* [What needs to be done]
Nothing in the records below may change; print them all exactly.

Collected data:
◆ ◆ ◆ ◆ ◆

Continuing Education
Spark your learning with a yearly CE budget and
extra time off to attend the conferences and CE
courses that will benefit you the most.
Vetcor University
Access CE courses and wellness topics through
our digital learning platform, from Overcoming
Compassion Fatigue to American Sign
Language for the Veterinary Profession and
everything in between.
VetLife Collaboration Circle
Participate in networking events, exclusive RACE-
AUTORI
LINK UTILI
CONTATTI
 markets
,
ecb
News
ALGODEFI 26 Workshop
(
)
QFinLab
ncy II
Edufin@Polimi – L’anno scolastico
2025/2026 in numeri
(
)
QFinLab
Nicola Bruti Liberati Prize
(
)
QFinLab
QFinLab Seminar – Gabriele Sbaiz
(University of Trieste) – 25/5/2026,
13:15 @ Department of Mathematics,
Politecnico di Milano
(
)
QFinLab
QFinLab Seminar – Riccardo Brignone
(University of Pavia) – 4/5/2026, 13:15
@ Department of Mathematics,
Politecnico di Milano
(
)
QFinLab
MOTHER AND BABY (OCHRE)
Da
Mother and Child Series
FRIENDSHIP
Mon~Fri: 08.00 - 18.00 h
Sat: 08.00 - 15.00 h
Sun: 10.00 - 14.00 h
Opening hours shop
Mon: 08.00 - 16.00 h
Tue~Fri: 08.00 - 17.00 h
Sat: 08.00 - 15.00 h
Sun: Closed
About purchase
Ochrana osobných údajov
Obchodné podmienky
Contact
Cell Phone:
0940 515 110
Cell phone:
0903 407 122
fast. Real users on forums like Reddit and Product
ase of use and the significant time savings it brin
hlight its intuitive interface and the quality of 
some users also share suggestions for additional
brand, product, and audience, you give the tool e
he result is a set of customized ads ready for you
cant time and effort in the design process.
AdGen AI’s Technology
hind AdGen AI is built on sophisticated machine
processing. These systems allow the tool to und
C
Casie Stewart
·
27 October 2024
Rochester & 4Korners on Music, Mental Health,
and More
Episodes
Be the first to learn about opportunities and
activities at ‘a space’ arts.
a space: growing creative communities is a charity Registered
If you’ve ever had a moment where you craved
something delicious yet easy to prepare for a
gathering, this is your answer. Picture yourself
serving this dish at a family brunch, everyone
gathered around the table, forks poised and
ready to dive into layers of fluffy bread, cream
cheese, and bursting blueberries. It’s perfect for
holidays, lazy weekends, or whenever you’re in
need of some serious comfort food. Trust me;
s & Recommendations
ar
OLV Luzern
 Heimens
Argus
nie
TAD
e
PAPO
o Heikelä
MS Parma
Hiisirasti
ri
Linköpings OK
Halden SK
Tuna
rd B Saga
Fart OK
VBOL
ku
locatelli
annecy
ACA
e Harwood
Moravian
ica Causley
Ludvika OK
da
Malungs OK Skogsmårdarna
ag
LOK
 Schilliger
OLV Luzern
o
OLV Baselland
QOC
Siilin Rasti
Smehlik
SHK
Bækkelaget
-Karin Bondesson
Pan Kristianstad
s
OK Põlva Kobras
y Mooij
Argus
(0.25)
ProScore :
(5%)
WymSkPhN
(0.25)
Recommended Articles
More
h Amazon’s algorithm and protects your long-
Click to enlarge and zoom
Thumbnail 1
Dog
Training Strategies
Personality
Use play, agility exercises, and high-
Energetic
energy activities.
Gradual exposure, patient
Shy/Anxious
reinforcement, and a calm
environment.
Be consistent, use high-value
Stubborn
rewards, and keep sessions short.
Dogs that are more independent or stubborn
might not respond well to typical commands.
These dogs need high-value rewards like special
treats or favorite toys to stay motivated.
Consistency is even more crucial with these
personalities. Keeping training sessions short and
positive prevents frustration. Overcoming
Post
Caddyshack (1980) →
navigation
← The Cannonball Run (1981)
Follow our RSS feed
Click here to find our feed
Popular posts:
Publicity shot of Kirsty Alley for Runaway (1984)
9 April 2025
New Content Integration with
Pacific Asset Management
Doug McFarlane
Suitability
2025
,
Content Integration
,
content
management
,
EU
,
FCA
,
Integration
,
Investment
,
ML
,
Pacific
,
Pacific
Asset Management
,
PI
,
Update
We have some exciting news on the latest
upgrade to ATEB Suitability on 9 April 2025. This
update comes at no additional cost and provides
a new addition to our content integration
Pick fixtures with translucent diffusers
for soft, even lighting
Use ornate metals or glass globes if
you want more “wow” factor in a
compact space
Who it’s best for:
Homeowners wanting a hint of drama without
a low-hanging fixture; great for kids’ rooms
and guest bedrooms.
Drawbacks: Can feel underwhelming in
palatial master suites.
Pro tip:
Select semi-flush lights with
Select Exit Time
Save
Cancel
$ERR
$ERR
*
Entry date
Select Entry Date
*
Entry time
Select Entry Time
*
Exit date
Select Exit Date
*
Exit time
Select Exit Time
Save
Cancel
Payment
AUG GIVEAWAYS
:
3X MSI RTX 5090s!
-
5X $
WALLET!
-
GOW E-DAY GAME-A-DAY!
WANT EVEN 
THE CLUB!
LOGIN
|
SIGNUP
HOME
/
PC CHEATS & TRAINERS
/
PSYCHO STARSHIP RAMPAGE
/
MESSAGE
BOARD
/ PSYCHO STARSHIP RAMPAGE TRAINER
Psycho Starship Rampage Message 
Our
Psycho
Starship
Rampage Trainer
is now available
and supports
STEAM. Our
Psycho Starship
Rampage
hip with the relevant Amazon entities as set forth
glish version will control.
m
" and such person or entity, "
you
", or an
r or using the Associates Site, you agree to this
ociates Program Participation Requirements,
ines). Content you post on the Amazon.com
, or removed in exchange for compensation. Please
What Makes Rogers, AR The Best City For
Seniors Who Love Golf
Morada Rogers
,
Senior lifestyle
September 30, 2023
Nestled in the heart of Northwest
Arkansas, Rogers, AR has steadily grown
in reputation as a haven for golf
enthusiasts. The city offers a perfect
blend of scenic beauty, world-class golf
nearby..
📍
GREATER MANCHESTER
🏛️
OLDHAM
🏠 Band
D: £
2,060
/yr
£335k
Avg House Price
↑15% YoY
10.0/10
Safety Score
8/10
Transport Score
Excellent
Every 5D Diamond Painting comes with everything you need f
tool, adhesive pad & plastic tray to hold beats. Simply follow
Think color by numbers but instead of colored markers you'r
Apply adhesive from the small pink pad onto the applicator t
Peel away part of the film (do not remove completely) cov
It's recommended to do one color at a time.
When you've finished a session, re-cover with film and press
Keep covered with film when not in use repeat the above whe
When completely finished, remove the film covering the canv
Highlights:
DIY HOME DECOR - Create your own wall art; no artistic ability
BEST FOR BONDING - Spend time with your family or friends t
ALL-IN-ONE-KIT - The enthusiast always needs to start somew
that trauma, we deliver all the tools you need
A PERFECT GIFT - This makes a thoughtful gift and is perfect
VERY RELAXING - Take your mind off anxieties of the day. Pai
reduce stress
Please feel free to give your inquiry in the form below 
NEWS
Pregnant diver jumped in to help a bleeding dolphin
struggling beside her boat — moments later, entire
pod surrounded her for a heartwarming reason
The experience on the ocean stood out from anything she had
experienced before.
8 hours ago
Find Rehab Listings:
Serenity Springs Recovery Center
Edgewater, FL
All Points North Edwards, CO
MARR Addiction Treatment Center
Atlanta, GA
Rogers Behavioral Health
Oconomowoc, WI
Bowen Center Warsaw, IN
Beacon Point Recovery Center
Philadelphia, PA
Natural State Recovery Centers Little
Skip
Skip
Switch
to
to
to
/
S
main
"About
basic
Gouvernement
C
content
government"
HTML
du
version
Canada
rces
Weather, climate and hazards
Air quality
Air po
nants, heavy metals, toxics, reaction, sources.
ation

◆ ◆ ◆ ◆ ◆

* [Task output]
Continuing Education
Spark your learning with a yearly CE budget and
extra time off to attend the conferences and CE
courses that will benefit you the most.
Vetcor University
Access CE courses and wellness topics through
our digital learning platform, from Overcoming
Compassion Fatigue to American Sign
Language for the Veterinary Profession and
everything in between.
VetLife Collaboration Circle
Participate in networking events, exclusive RACE-
AUTORI
LINK UTILI
CONTATTI
 markets
,
ecb
News
ALGODEFI 26 Workshop
(
)
QFinLab
ncy II
Edufin@Polimi – L’anno scolastico
2025/2026 in numeri
(
)
QFinLab
Nicola Bruti Liberati Prize
(
)
QFinLab
QFinLab Seminar – Gabriele Sbaiz
(University of Trieste) – 25/5/2026,
13:15 @ Department of Mathematics,
Politecnico di Milano
(
)
QFinLab
QFinLab Seminar – Riccardo Brignone
(University of Pavia) – 4/5/2026, 13:15
@ Department of Mathematics,
Politecnico di Milano
(
)
QFinLab
MOTHER AND BABY (OCHRE)
Da
Mother and Child Series
FRIENDSHIP
Mon~Fri: 08.00 - 18.00 h
Sat: 08.00 - 15.00 h
Sun: 10.00 - 14.00 h
Opening hours shop
Mon: 08.00 - 16.00 h
Tue~Fri: 08.00 - 17.00 h
Sat: 08.00 - 15.00 h
Sun: Closed
About purchase
Ochrana osobných údajov
Obchodné podmienky
Contact
Cell Phone:
0940 515 110
Cell phone:
0903 407 122
fast. Real users on forums like Reddit and Product
ase of use and the significant time savings it brin
hlight its intuitive interface and the quality of 
some users also share suggestions for additional
brand, product, and audience, you give the tool e
he result is a set of customized ads ready for you
cant time and effort in the design process.
AdGen AI’s Technology
hind AdGen AI is built on sophisticated machine
processing. These systems allow the tool to und
C
Casie Stewart
·
27 October 2024
Rochester & 4Korners on Music, Mental Health,
and More
Episodes
Be the first to learn about opportunities and
activities at ‘a space’ arts.
a space: growing creative communities is a charity Registered
If you’ve ever had a moment where you craved
something delicious yet easy to prepare for a
gathering, this is your answer. Picture yourself
serving this dish at a family brunch, everyone
gathered around the table, forks poised and
ready to dive into layers of fluffy bread, cream
cheese, and bursting blueberries. It’s perfect for
holidays, lazy weekends, or whenever you’re in
need of some serious comfort food. Trust me;
s & Recommendations
ar
OLV Luzern
 Heimens
Argus
nie
TAD
e
PAPO
o Heikelä
MS Parma
Hiisirasti
ri
Linköpings OK
Halden SK
Tuna
rd B Saga
Fart OK
VBOL
ku
locatelli
annecy
ACA
e Harwood
Moravian
ica Causley
Ludvika OK
da
Malungs OK Skogsmårdarna
ag
LOK
 Schilliger
OLV Luzern
o
OLV Baselland
QOC
Siilin Rasti
Smehlik
SHK
Bækkelaget
-Karin Bondesson
Pan Kristianstad
s
OK Põlva Kobras
y Mooij
Argus
(0.25)
ProScore :
(5%)
WymSkPhN
(0.25)
Recommended Articles
More
h Amazon’s algorithm and protects your long-
Click to enlarge and zoom
Thumbnail 1
Dog
Training Strategies
Personality
Use play, agility exercises, and high-
Energetic
energy activities.
Gradual exposure, patient
Shy/Anxious
reinforcement, and a calm
environment.
Be consistent, use high-value
Stubborn
rewards, and keep sessions short.
Dogs that are more independent or stubborn
might not respond well to typical commands.
These dogs need high-value rewards like special
treats or favorite toys to stay motivated.
Consistency is even more crucial with these
personalities. Keeping training sessions short and
positive prevents frustration. Overcoming
Post
Caddyshack (1980) →
navigation
← The Cannonball Run (1981)
Follow our RSS feed
Click here to find our feed
Popular posts:
Publicity shot of Kirsty Alley for Runaway (1984)
9 April 2025
New Content Integration with
Pacific Asset Management
Doug McFarlane
Suitability
2025
,
Content Integration
,
content
management
,
EU
,
FCA
,
Integration
,
Investment
,
ML
,
Pacific
,
Pacific
Asset Management
,
PI
,
Update
We have some exciting news on the latest
upgrade to ATEB Suitability on 9 April 2025. This
update comes at no additional cost and provides
a new addition to our content integration
Pick fixtures with translucent diffusers
for soft, even lighting
Use ornate metals or glass globes if
you want more “wow” factor in a
compact space
Who it’s best for:
Homeowners wanting a hint of drama without
a low-hanging fixture; great for kids’ rooms
and guest bedrooms.
Drawbacks: Can feel underwhelming in
palatial master suites.
Pro tip:
Select semi-flush lights with
Select Exit Time
Save
Cancel
$ERR
$ERR
*
Entry date
Select Entry Date
*
Entry time
Select Entry Time
*
Exit date
Select Exit Date
*
Exit time
Select Exit Time
Save
Cancel
Payment
AUG GIVEAWAYS
:
3X MSI RTX 5090s!
-
5X $
WALLET!
-
GOW E-DAY GAME-A-DAY!
WANT EVEN 
THE CLUB!
LOGIN
|
SIGNUP
HOME
/
PC CHEATS & TRAINERS
/
PSYCHO STARSHIP RAMPAGE
/
MESSAGE
BOARD
/ PSYCHO STARSHIP RAMPAGE TRAINER
Psycho Starship Rampage Message 
Our
Psycho
Starship
Rampage Trainer
is now available
and supports
STEAM. Our
Psycho Starship
Rampage
hip with the relevant Amazon entities as set forth
glish version will control.
m
" and such person or entity, "
you
", or an
r or using the Associates Site, you agree to this
ociates Program Participation Requirements,
ines). Content you post on the Amazon.com
, or removed in exchange for compensation. Please
What Makes Rogers, AR The Best City For
Seniors Who Love Golf
Morada Rogers
,
Senior lifestyle
September 30, 2023
Nestled in the heart of Northwest
Arkansas, Rogers, AR has steadily grown
in reputation as a haven for golf
enthusiasts. The city offers a perfect
blend of scenic beauty, world-class golf
nearby..
📍
GREATER MANCHESTER
🏛️
OLDHAM
🏠 Band
D: £
2,060
/yr
£335k
Avg House Price
↑15% YoY
10.0/10
Safety Score
8/10
Transport Score
Excellent
Every 5D Diamond Painting comes with everything you need f
tool, adhesive pad & plastic tray to hold beats. Simply follow
Think color by numbers but instead of colored markers you'r
Apply adhesive from the small pink pad onto the applicator t
Peel away part of the film (do not remove completely) cov
It's recommended to do one color at a time.
When you've finished a session, re-cover with film and press
Keep covered with film when not in use repeat the above whe
When completely finished, remove the film covering the canv
Highlights:
DIY HOME DECOR - Create your own wall art; no artistic ability
BEST FOR BONDING - Spend time with your family or friends t
ALL-IN-ONE-KIT - The enthusiast always needs to start somew
that trauma, we deliver all the tools you need
A PERFECT GIFT - This makes a thoughtful gift and is perfect
VERY RELAXING - Take your mind off anxieties of the day. Pai
reduce stress
Please feel free to give your inquiry in the form below 
NEWS
Pregnant diver jumped in to help a bleeding dolphin
struggling beside her boat — moments later, entire
pod surrounded her for a heartwarming reason
The experience on the ocean stood out from anything she had
experienced before.
8 hours ago
Find Rehab Listings:
Serenity Springs Recovery Center
Edgewater, FL
All Points North Edwards, CO
MARR Addiction Treatment Center
Atlanta, GA
Rogers Behavioral Health
Oconomowoc, WI
Bowen Center Warsaw, IN
Beacon Point Recovery Center
Philadelphia, PA
Natural State Recovery Centers Little
Skip
Skip
Switch
to
to
to
/
S
main
"About
basic
Gouvernement
C
content
government"
HTML
du
version
Canada
rces
Weather, climate and hazards
Air quality
Air po
nants, heavy metals, toxics, reaction, sources.
ation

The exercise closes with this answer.